YOUR TASK
List every line in the rows below that contains the word "images".

:: EXERCISE DATA ::

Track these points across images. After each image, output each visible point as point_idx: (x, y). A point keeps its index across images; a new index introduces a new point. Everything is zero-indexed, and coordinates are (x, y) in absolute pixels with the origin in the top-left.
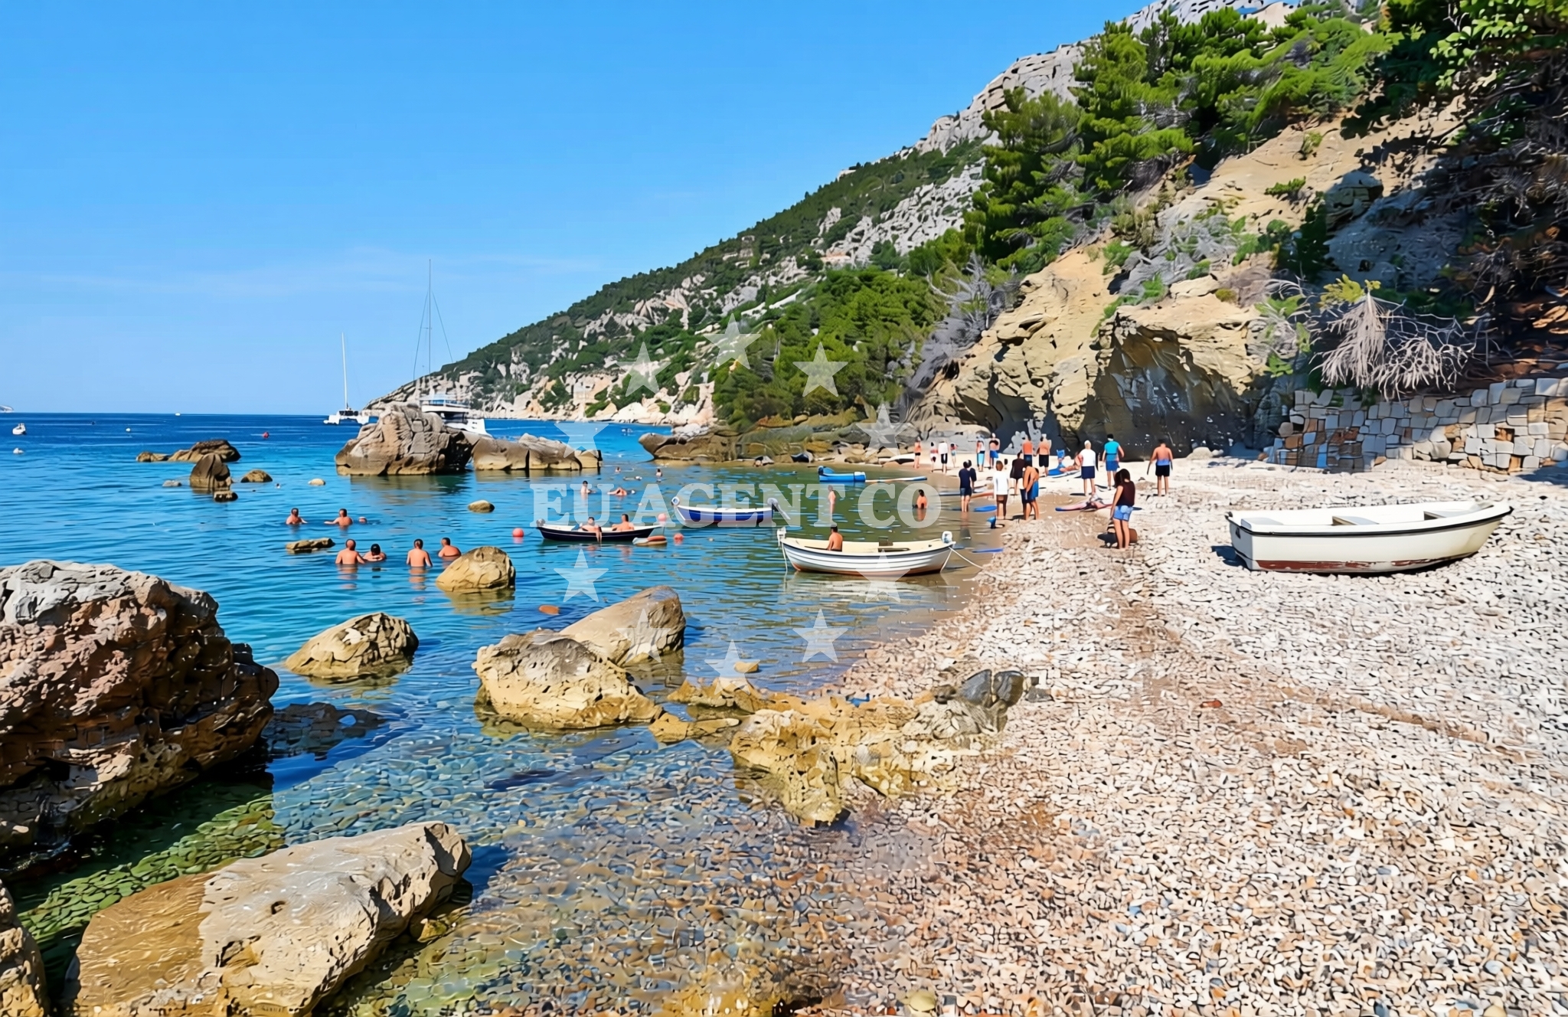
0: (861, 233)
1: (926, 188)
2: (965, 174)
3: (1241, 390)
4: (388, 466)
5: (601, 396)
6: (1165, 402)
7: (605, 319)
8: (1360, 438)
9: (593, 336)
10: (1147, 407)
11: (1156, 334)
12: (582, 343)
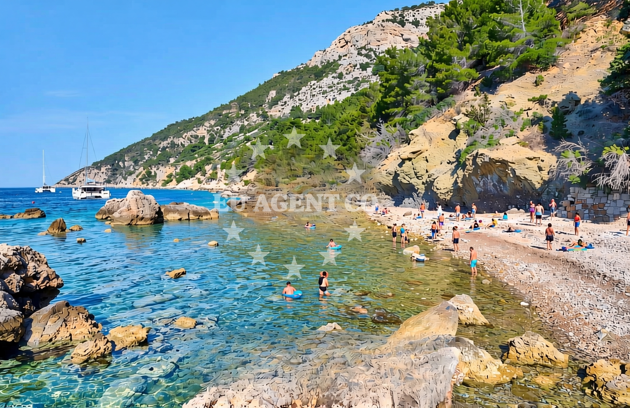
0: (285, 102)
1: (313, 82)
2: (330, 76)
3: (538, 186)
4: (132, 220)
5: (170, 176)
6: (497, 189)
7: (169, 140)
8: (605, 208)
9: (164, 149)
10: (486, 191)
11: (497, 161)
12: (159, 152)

:::

WRITTEN SOLUTION
Track these points across images. After each image, output each visible point as point_idx: (x, y). A point keeps its index across images; a new index introduces a new point. Everything is zero-indexed, and coordinates are (x, y) in absolute pixels with the origin in the top-left.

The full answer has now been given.